Эныч | страница 117



— Сидор! Черт тебя задери! Где пистолет?

— Виноват, Петр Сергеич, — кусты сирени шевелятся. — Склероз. Сейчас принесу.

— Стареешь, Сидор. Частенько стал плошать. Не служил бы ты в личной охране Сталина, я тебя давно бы на свалку выкинул. А так, вроде, реликвия. Принесешь пистолет к тиру, — генерал встает и, прихватив бутылку коньяка и стопку, идет по дорожке.

Дымка, нависавшая над землей, рассеялась. Чирикают, свистят, верещат птицы. Где-то неподалеку постукивает дятел. По дорожке гуляют солнечные блики. Генерал с удовольствием вдыхает ароматы сада. Сбавляя шаг, наполняет стопку и выпивает.

«Да-а-а… Хорошо, что так все сложилось. А ведь могло быть иначе. Степанчук находился в шаге от разгадки способностей Энова. Лишь случайность помогла мне. Но это закономерная случайность. Все равно бы Степанчук все испортил. Даже со мной не смог бы толком расправиться… Ладно, Эдик, спи. Плохо о покойниках вспоминать нехорошо. Ну, а тебе, Василий Мартыныч, что сказать? Сам виноват. Обижаться не на кого. Впрочем, тебе не так уж и не повезло. Не один лежишь, а с компанией. Пусть земля вам будет пухом…»
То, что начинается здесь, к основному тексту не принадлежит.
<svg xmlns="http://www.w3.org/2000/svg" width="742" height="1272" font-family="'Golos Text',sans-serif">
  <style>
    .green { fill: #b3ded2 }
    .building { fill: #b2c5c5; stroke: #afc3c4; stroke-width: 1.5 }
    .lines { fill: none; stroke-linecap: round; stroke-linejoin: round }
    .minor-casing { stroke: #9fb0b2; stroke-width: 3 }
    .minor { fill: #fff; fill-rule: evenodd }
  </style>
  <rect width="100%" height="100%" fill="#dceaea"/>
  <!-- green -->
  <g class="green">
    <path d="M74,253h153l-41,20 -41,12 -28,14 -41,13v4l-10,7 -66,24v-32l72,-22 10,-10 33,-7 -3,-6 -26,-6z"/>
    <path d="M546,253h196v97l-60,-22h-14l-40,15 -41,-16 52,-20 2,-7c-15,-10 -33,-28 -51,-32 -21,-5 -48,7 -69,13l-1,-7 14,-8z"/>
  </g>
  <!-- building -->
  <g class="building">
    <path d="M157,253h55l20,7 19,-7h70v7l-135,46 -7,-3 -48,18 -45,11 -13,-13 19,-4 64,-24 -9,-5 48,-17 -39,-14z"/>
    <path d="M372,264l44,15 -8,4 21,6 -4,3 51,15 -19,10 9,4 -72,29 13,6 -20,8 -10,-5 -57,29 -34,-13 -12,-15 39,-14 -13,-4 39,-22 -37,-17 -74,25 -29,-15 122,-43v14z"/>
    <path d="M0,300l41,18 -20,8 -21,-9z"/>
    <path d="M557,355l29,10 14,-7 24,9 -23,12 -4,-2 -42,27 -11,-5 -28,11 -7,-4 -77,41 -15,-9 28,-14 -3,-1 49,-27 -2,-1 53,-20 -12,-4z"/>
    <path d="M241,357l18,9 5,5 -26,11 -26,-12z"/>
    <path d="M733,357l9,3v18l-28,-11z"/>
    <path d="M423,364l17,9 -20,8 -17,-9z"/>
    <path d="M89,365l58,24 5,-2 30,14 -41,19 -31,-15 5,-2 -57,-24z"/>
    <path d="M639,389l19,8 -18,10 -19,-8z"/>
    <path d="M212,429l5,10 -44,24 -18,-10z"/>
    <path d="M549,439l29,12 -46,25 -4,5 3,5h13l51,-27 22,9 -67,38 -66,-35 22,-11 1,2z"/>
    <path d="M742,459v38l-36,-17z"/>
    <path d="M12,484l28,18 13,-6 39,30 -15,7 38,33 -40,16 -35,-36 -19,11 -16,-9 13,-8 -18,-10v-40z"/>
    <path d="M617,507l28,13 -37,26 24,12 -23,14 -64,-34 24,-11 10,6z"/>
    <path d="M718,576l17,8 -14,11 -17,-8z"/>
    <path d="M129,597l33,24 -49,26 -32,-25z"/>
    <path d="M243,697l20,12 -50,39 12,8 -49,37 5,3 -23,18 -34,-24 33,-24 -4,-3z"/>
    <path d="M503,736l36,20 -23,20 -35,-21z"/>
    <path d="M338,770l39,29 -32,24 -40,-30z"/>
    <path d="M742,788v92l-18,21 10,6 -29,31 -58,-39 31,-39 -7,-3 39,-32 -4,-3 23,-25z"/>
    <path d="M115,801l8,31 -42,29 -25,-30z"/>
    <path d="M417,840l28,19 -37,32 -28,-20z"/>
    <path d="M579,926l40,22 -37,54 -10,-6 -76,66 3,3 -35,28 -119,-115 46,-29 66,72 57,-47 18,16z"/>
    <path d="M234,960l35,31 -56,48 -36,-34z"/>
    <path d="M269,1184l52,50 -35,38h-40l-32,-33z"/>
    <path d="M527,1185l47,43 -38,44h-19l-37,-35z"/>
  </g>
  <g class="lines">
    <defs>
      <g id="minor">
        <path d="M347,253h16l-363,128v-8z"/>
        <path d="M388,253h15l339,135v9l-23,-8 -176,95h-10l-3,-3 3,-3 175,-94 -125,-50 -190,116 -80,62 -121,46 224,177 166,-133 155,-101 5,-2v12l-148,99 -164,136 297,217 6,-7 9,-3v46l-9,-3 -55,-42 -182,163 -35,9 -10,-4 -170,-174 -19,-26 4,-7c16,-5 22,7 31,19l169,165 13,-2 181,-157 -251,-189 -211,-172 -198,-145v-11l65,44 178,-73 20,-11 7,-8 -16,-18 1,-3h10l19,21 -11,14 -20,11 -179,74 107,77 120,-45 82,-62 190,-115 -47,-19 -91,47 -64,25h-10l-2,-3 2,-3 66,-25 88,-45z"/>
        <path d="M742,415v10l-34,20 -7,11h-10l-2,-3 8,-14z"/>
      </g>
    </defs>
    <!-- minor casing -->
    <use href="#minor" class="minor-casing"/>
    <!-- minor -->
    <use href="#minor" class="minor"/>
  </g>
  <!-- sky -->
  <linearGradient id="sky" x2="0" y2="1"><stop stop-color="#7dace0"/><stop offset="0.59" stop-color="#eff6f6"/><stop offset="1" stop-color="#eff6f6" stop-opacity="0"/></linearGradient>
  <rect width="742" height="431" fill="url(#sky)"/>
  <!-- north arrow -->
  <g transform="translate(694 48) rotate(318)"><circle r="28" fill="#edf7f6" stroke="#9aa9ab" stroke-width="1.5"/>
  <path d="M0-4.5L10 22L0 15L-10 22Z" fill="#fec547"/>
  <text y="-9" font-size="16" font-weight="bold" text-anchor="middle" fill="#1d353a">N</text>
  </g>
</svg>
Плухов подходит к тиру. Берет подготовленный Сидором парабеллум. Стреляет. Смотрит в бинокль.

— Девятка… Черт! Снова девятка… Так с Барабаном или без Барабана?.. Десятка… Десятка… Девятка… С Барабаном или без Барабана?.. Десятка… Опять девятка!.. А что я гадаю? Сделаю вот как. По-русски. Стреляю три раза, и если выбиваю три десятки, то сдюжу один. Без Барабана. А если не выбиваю… Что ж… Десятка… Десятка…

В обойме кончаются патроны. Плухов вставляет новую, старательно целится. Стреляет, смотрит в бинокль. Уходит из тира.
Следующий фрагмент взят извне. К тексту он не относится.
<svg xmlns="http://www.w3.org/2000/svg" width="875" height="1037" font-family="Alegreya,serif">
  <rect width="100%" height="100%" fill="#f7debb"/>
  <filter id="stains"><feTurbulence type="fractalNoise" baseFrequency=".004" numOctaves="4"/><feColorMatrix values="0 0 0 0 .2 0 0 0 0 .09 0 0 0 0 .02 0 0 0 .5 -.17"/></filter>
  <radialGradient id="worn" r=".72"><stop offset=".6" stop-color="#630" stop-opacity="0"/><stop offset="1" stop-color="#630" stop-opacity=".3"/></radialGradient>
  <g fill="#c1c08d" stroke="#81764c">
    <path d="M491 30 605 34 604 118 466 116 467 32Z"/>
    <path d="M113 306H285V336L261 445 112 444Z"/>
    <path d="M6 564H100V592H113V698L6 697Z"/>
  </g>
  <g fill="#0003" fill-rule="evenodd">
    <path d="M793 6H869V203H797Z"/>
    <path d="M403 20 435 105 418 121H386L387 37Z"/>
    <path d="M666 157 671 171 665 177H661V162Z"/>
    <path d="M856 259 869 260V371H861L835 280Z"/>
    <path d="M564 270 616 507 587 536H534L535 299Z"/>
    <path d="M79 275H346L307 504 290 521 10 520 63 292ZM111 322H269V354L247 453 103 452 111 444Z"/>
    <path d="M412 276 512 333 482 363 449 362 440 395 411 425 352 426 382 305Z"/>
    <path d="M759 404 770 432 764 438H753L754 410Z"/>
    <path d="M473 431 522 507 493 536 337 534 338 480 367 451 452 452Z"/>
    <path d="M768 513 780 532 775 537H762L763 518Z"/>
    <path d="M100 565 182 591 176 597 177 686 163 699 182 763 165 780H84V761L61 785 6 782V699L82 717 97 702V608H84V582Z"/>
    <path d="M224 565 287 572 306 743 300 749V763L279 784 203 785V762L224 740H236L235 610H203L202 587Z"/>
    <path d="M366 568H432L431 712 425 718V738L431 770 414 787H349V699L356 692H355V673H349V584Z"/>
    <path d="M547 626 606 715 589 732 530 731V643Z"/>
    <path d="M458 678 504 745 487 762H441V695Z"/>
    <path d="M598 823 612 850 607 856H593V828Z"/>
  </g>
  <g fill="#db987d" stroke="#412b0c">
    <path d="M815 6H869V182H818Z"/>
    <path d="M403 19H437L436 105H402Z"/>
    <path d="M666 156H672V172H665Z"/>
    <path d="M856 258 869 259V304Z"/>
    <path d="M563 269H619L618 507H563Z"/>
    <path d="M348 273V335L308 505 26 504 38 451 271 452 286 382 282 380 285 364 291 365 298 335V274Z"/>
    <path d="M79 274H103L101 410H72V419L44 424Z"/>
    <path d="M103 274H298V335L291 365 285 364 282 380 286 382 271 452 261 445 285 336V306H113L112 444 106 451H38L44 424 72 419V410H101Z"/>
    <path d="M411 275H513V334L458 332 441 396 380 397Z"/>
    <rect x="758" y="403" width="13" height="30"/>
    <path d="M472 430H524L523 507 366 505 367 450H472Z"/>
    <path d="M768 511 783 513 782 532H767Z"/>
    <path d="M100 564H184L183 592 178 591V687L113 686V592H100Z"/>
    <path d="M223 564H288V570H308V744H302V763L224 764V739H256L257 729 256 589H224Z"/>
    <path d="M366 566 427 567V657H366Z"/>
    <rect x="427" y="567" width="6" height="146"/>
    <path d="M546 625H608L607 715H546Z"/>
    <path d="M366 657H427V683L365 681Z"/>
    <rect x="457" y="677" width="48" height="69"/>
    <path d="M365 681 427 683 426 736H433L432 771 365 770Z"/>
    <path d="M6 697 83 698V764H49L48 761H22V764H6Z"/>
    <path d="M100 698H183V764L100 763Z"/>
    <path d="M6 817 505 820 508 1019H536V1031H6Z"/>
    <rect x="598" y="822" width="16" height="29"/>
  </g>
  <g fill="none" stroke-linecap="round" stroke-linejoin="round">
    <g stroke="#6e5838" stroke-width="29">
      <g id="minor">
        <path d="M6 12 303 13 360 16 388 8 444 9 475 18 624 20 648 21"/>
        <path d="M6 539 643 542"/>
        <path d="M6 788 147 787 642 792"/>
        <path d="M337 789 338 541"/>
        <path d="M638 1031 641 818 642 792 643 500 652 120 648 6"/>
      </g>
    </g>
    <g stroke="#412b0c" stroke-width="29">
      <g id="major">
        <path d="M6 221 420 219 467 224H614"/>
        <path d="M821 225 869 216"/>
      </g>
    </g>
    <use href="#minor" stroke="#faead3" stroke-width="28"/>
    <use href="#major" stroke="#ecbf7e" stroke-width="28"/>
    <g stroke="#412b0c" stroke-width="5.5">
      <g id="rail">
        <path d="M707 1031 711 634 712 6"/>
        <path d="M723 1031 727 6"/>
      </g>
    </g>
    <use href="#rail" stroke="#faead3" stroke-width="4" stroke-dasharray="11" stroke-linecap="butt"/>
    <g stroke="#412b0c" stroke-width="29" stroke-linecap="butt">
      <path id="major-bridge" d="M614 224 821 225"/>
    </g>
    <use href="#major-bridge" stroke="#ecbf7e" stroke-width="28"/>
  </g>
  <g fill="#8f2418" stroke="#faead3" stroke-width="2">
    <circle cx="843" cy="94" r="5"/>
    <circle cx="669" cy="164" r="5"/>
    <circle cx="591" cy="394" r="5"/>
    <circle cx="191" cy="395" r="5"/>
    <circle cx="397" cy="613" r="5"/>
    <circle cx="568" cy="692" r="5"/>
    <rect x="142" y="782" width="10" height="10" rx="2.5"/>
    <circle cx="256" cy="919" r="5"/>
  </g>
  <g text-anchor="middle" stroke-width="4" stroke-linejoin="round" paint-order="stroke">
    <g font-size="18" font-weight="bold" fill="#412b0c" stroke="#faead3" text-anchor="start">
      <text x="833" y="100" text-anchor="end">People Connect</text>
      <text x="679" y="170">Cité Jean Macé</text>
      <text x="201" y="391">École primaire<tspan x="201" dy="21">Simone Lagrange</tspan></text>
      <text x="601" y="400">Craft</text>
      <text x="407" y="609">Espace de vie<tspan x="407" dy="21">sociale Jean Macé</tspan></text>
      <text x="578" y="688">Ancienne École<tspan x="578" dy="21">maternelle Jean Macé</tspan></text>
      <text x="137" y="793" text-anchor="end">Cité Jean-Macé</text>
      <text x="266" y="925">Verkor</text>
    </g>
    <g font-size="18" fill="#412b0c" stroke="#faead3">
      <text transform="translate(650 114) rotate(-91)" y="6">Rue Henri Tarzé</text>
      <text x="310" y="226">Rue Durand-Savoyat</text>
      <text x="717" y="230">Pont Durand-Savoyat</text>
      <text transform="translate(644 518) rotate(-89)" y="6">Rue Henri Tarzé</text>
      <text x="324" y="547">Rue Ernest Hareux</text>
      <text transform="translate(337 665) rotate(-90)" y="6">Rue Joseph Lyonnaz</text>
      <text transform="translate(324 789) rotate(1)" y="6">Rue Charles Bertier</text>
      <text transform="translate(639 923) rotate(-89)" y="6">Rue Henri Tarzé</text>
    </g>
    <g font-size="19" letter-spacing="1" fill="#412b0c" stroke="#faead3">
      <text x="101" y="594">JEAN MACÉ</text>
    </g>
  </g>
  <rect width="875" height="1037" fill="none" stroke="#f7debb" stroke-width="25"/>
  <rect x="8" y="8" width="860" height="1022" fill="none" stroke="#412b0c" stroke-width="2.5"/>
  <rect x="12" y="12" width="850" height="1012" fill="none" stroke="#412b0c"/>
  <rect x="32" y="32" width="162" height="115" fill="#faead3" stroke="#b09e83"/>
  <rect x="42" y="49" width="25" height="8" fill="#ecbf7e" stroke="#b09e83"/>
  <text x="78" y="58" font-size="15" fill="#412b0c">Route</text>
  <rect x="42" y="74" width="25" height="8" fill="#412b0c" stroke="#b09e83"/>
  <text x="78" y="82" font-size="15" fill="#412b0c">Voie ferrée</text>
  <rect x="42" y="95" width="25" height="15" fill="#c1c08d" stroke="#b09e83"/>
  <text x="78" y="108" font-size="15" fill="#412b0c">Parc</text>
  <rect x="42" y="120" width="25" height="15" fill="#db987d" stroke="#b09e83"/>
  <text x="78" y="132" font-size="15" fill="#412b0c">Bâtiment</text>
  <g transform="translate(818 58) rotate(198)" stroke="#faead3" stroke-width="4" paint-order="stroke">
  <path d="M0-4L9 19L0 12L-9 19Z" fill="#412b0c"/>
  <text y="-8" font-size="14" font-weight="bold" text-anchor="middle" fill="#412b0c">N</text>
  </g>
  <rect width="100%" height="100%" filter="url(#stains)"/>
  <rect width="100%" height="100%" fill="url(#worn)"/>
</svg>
Он идет по стриженому газону к дому. Взгляд его натыкается на флюгер-кораблик, слегка подрагивающий от дуновений ветерка. Внезапно тело становится легким, грудь наполняет и расширяет неизведанное до сей поры чувство. Кружится голова. Хочется петь, кричать, плакать. Генерал осторожно подходит к окну, встает на цыпочки и заглядывает внутрь. В комнате, на просторной кровати, под стеганым одеялом, спит, положив голову на белоснежную подушку, Эн Энович.

— Ну как? Ничего? Понравилось? — генерал радушно улыбается Энову. Эн Эныч утирает рот рукавом новой, подаренной Плуховым, рубашки. Берет двумя пальцами с тарелки сардинку и, проглотив ее, говорит:

— Ничего. Нормально. Понравилось. Только я стаканами привык.

— Это дело поправимое… Сидор! Два граненых! — распоряжается генерал. — Молодец, Энов. Ты настоящий русский мужик. Широкая душа. Я сам стаканами люблю. Знаешь, давай на «ты». Я тебя — Эном, ты меня — Петром.